Karikatürist Erdil Yaşaroğlu sordu bu soruyu, o kadar
yerinde ve gerekli buldum ki. O kadar isabetli ki.
7 Haziran"a kadar tüm siyasetçiler meydanlarda deyim
yerindeyse bas bas bağırdı. "Ülkem için şunu yapacağım, bunu yapacağım. Ülkem
her şeyden önce gelir, kendi ailemden ve hatta kendimden bile." 7 Haziran"a kadar
bu sözleri her gün her saat duyduk. Artık doyduk. 7 Haziran"da oy verelim de şu
adamlar rahatlasın dedik gittik aslanlar gibi oyumuzu kullandık. Verdiğimiz
oylara bakınca hiçbir partiye hükümet kurma yetkisi vermediğimizi gördük.
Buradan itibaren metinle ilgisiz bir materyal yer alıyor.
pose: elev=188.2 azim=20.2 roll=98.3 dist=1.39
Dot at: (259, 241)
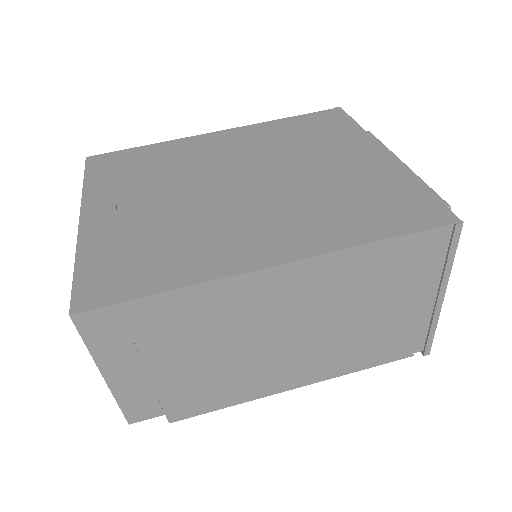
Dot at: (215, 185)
Millet bir bakıma usanmışlık gösterdi bu seçimde, "Bir şeyler ters gidiyor
düzelsin artık" dedi.
Seçimin üzerinden o kadar zaman geçti ama hala aynı düzen
devam ediyor. Partilerin il başkanları "Erken seçime hazırız" diye açıklamalar
yapıyor. Koalisyon görüşmeleri zaten fiyasko. Tüm parti liderleri adeta
talihsiz açıklama yapma yarışında. "Ülkemiz için her türlü fedakarlığa hazırız"
derken bile erken seçime göz kırpıyorlar. Halk 7 Haziran"daki tavrıyla
"Hiçbiriniz parti olarak lider vasfı taşımıyorsunuz, aranızdan en iyileri seçip
koalisyonla yönetin şu ülkeyi" diye bağırdı ama parti liderlerinin kulakları
tıkalı.
Erken seçim olursa
Millet artık iradesine saygı duyulmadığının farkında.
Milli irade illa yüzde 50"yi alınca mı milli irade? Hiçbir partiyi yeterli
bulmadı işte milli irade. Şimdi erken seçim olursa artık vatandaş en yüksek oy
alan üç beş partiyi hiç umursamayıp yeni bir yüz arayışına girecektir. Çünkü bu
millet koyun değil, bu millet ahmak değil. Bu millet sözlerini dinlemeyen
vekillerden tüm yetkilerini alır. Vekillerin vekil olduğunu fark etmesi lazım.